TEXTO DE REFERÊNCIA:
---+---

A norma contida no art. 1º do Tratado de Assunção tem, portanto, conteúdo programático. O Tratado infelizmente não criou mecanismos apropriados para que tais objetivos sejam realmente alcançados, conforme observa Pedro Valls Feu Rosa. (2001, p. 542)

Em 1994, foi assinado o Protocolo de Ouro Preto. Este tratado atribuiu personalidade jurídica ao MERCOSUL, que a partir de então, passou a ter existência própria independente de seus membros. Contudo, por ser pessoa jurídica derivada, “o MERCOSUL somente pode agir dentro dos limites e segundo as competências que lhe foram estabelecidas pelos Estados Partes, estes sim, pessoas jurídicas internacionais originárias.” (PEREIRA, 2001, p. 27).  Outros aspectos do Protocolo de Ouro Preto que merecem destaque são os seguintes: o MERCOSUL possui uma estrutura orgânica intergovernamental, vale dizer, são sempre os governos que negociam entre si, não havendo, portanto, órgãos supranacionais; as normas do MERCOSUL não têm aplicação direta em seus países membros, os Estados devem comprometer-se em adotar medidas para sua plena incorporação ao ordenamento jurídico nacional; reconhecimento do Tratado de Assunção, seus protocolos e instrumentos adicionais, bem como os demais acordos celebrados no âmbito do Tratado como fontes jurídicas do MERCOSUL; e aperfeiçoamento de mecanismo de solução de controvérsias do acordo, inaugurado com a aprovação do Protocolo de Brasília, ao estabelecer os procedimentos gerais para reclamações perante a Comissão de Comércio do MERCOSUL.(MERCOSUL, 2005)

3. Arcabouço institucional do MERCOSUL:

O Tratado de Assunção, complementado pelo Protocolo de Ouro Preto, criou instituições que compõem a estrutura do MERCOSUL, que conta com órgãos com poder normativo ou decisório (Conselho Mercado Comum, Grupo Mercado Comum e a Comissão de Comércio do MERCOSUL) e órgãos de representação (Comissão Parlamentar Conjunta, Foro Consultivo Econômico-Social, Fórum de Líderes do MERCOSUL e Conselho de Transportes do MERCOSUL).

---+---

EXTRATO DOS DADOS:
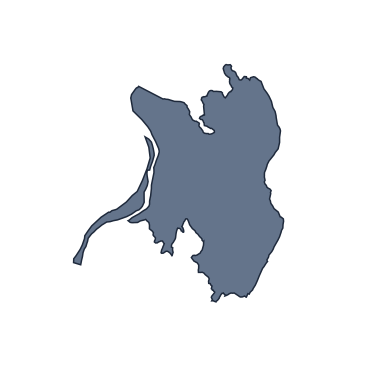 Al-Qusia, Asyut, Egypt (Mercator projection), rotated 219°
{"feature_id": "37247803B63984136807861", "entity_name": "Al-Qusia", "entity_type": "district", "adm_level": 2, "iso_a3": "EGY", "parent_name": "Egypt", "parent_adm1": "Asyut", "projection": "mercator", "projection_center": [30.825, 27.426], "detail": "fine", "context": "isolated", "style": "filled", "palette": "slate", "viewbox_px": 384, "rotation_deg": 219, "n_neighbors": 0, "source": "geoboundaries", "source_scale": "gbopen_adm2", "svg_char_len": 6114}
<svg xmlns="http://www.w3.org/2000/svg" viewBox="0 0 384 384"><g transform="rotate(219 192 192)"><path d="M223.6,129.5L220.9,129.5L219.3,130.4L216.0,133.3L215.1,134.1L214.3,136.2L213.9,137.1L211.4,140.4L210.7,141.6L208.9,141.2L206.4,141.2L204.3,139.6L201.9,136.6L198.1,136.6L196.9,136.2L196.5,136.2L195.2,134.1L194.0,133.7L193.2,133.7L191.5,133.3L190.7,132.0L190.3,130.3L189.8,129.5L188.2,129.5L186.9,130.7L186.5,132.4L186.1,132.8L185.3,134.5L184.5,134.9L184.0,135.3L182.0,134.5L181.1,134.5L180.3,132.0L180.3,131.6L179.9,130.7L179.5,129.5L179.1,127.8L177.8,125.3L177.0,125.3L175.8,126.5L174.9,129.5L174.1,130.3L172.9,130.7L170.4,130.7L167.5,129.9L167.5,130.3L168.3,132.0L168.7,133.2L169.9,134.1L170.8,134.9L172.0,136.6L173.3,136.2L174.5,137.8L174.9,139.1L174.9,141.2L175.3,143.7L175.3,144.1L175.8,145.8L178.2,149.6L179.5,152.1L179.9,153.3L180.3,154.2L180.3,155.0L179.9,155.0L179.5,155.4L178.7,155.9L177.4,155.9L175.8,155.0L175.3,155.4L174.1,155.0L173.3,155.4L173.3,155.8L174.5,157.1L175.8,157.9L176.6,158.4L178.2,158.8L178.2,159.6L178.7,160.9L179.1,162.5L179.5,163.4L179.5,165.1L179.9,166.7L179.9,167.2L179.1,168.0L177.4,167.6L174.5,165.9L173.3,165.1L168.7,163.8L165.4,163.8L163.3,162.9L160.8,162.9L157.9,162.1L156.7,162.1L154.6,161.7L153.8,160.8L152.1,160.8L151.7,160.0L151.7,160.8L149.6,157.9L147.6,153.3L147.6,151.2L147.2,149.9L148.4,146.2L149.6,144.5L150.1,144.5L151.3,143.3L151.3,140.7L150.1,140.3L146.7,139.5L145.5,139.9L144.7,139.9L143.8,140.3L142.2,139.9L140.9,139.5L138.9,137.0L138.0,135.3L136.4,133.6L134.7,134.9L133.5,136.1L131.8,136.5L129.7,136.1L125.6,136.1L123.9,135.3L123.1,133.2L121.5,131.5L120.6,131.9L120.2,132.3L118.6,131.5L117.3,131.5L116.1,129.0L115.2,129.0L114.4,128.6L114.0,129.0L112.7,128.6L111.5,128.6L111.1,128.1L111.1,123.5L110.7,122.3L109.8,121.8L108.6,121.4L108.2,119.8L106.9,121.0L106.1,121.0L104.2,121.7L104.4,122.3L104.0,123.9L104.0,126.4L104.5,127.7L104.5,128.5L104.9,130.2L104.9,132.3L104.0,132.7L104.0,133.2L103.2,133.1L102.0,132.7L101.1,133.1L100.9,132.1L100.1,133.4L99.7,134.3L99.2,135.5L99.2,136.0L98.4,137.6L98.0,138.1L96.8,138.9L95.5,140.1L90.5,140.6L89.3,140.6L88.1,141.0L86.8,142.2L85.6,144.3L83.9,144.3L83.6,144.5L84.6,148.2L83.3,148.6L83.7,150.7L83.3,154.1L83.7,155.3L84.2,159.5L85.4,164.1L87.1,169.6L89.1,177.1L89.1,179.2L89.6,183.4L89.6,185.5L90.0,185.5L91.2,186.7L91.2,187.6L91.6,189.7L92.5,191.3L92.5,195.9L92.9,198.5L93.7,201.0L95.0,208.9L95.8,212.3L97.5,216.9L98.3,218.6L98.7,221.1L100.8,224.0L102.4,226.9L104.1,228.6L107.0,228.6L107.8,228.2L112.4,230.7L117.8,230.7L120.7,232.0L123.6,232.8L125.6,234.5L127.3,235.3L129.8,240.3L130.6,240.8L131.4,242.9L133.1,243.3L133.5,243.3L135.2,242.9L136.8,242.9L138.1,243.7L139.3,244.1L140.1,244.1L141.6,244.9L142.2,245.4L142.6,247.1L145.1,249.1L146.4,250.8L146.8,251.2L148.0,252.9L148.8,255.8L150.1,259.2L150.9,260.9L151.7,264.6L151.7,272.2L152.2,275.1L152.2,279.7L155.1,285.6L158.4,289.7L161.7,295.2L163.3,296.4L165.4,297.3L167.5,297.7L169.5,299.4L173.7,303.1L174.5,304.0L176.6,305.7L178.2,306.9L182.4,308.6L187.3,312.4L192.5,314.9L196.0,316.1L201.0,317.4L207.6,321.2L207.9,321.4L210.2,321.0L211.2,320.9L212.8,321.1L213.4,320.8L214.4,321.1L215.5,320.9L216.7,320.3L218.5,317.6L217.6,315.3L220.0,315.5L221.4,314.7L222.3,315.8L224.1,314.6L224.1,314.1L224.1,310.4L224.7,309.6L225.9,309.0L227.7,309.9L228.7,310.3L229.6,310.5L230.1,310.4L231.9,311.5L233.5,312.4L235.5,312.3L237.0,311.6L238.3,312.0L239.1,312.4L240.0,313.2L240.4,314.6L241.6,314.9L242.4,315.0L244.1,313.3L245.7,312.5L246.1,311.2L246.1,309.1L245.3,307.4L244.5,307.0L244.1,306.6L242.8,305.8L241.6,304.9L239.1,304.1L236.2,304.1L234.9,304.5L233.7,303.7L233.7,303.2L232.9,302.4L232.5,301.6L231.2,300.3L229.6,299.5L228.7,299.5L227.5,298.6L225.8,298.6L225.0,297.0L225.0,294.4L225.4,294.4L225.8,292.8L225.8,291.1L225.4,289.4L225.4,286.1L227.1,286.1L228.7,286.9L230.0,287.3L230.8,288.2L232.5,288.2L236.2,285.7L238.7,283.6L239.9,283.6L241.2,282.8L242.0,281.5L242.0,279.8L241.2,276.9L241.2,276.5L240.8,276.1L241.6,274.8L242.0,274.0L242.8,273.6L243.2,272.7L243.7,272.3L243.7,271.1L243.2,270.6L243.2,270.2L242.8,269.4L241.2,269.0L238.7,267.7L237.9,267.7L237.0,266.0L230.8,259.7L231.2,258.9L231.7,258.9L232.1,257.2L232.5,256.8L232.9,255.6L232.9,255.1L232.5,253.9L230.8,253.9L229.6,254.7L228.3,254.3L226.7,253.4L226.3,253.4L224.2,251.4L221.7,252.6L220.1,252.6L218.8,253.0L217.6,253.0L216.8,253.8L213.4,253.8L212.2,252.6L212.2,252.1L212.6,251.3L213.0,250.1L213.9,248.8L215.1,247.6L216.3,247.6L217.2,246.7L218.0,246.3L219.2,245.5L220.9,245.5L222.1,246.3L225.4,247.2L226.7,247.2L227.9,247.6L228.8,248.4L229.2,249.7L230.0,250.1L232.9,249.7L233.3,249.7L234.1,248.9L237.0,248.4L238.3,248.9L239.9,249.7L242.8,250.5L244.1,252.6L244.5,253.1L247.4,254.3L249.0,254.7L250.3,256.0L252.4,256.0L254.4,256.4L256.5,255.6L258.2,254.8L261.5,252.3L262.7,251.4L268.9,248.9L270.6,247.7L272.0,247.1L273.1,246.0L300.0,240.5L299.9,239.0L300.4,238.5L300.7,237.6L300.7,236.2L300.3,229.7L298.7,226.5L288.9,217.9L276.5,216.7L267.4,214.9L262.4,213.3L259.2,211.4L251.8,208.2L245.3,204.8L243.4,203.3L242.6,202.3L241.1,199.0L239.6,194.1L238.0,190.0L237.1,186.9L235.7,185.5L233.7,183.0L227.9,171.9L225.7,169.1L221.8,163.1L219.3,158.3L217.3,155.8L216.6,154.1L216.6,152.3L216.7,150.3L218.0,146.8L219.5,141.5L220.8,138.4L222.4,134.4L223.1,130.5L223.6,129.5ZM263.1,205.3L253.7,199.6L245.9,192.1L241.6,181.8L237.7,169.5L234.9,157.9L236.2,151.7L236.7,142.9L239.6,131.4L240.4,130.0L242.5,127.1L243.1,124.5L244.1,123.9L246.8,115.2L248.6,102.6L248.3,96.4L247.8,90.6L246.2,88.1L243.9,81.7L242.8,77.1L242.0,69.5L241.9,65.7L239.6,62.6L232.7,65.4L235.0,69.7L236.4,72.7L238.5,76.3L239.8,79.8L240.1,82.8L241.4,85.9L242.1,87.9L243.6,90.7L243.7,96.2L243.1,99.3L242.8,103.0L242.1,105.8L241.3,109.6L239.4,115.0L237.0,117.4L235.0,120.3L232.3,123.5L227.2,131.9L225.0,136.9L223.5,142.3L222.0,144.8L221.6,147.3L221.6,149.6L222.7,153.9L226.7,158.7L229.2,161.8L229.7,164.9L230.8,168.8L232.7,172.5L235.1,174.6L237.2,176.5L238.9,178.3L240.2,180.3L239.9,181.4L238.7,182.4L240.2,185.7L242.0,191.1L244.4,196.6L246.0,198.4L249.4,201.3L252.2,203.4L254.9,205.2L258.8,205.9L263.1,205.3Z" fill="#64748b" stroke="#1e293b" stroke-width="1.5"/></g></svg>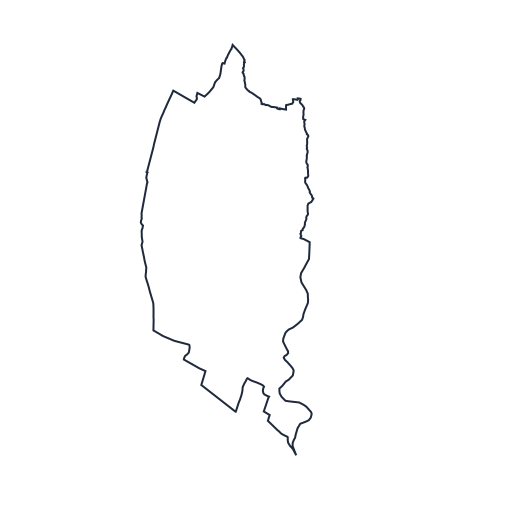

---+---

TAREFAS DO EXERCÍCIO:
a: Quais são todos os órgãos de representação do MERCOSUL citados no texto de referência?
b: Segundo o texto de referência, que tratado atribuiu personalidade jurídica ao MERCOSUL?

RESPOSTAS ÀS TAREFAS:
a: Comissão Parlamentar Conjunta; Foro Consultivo Econômico-Social; Fórum de Líderes do MERCOSUL; Conselho de Transportes do MERCOSUL.

b: O Protocolo de Ouro Preto, assinado em 1994.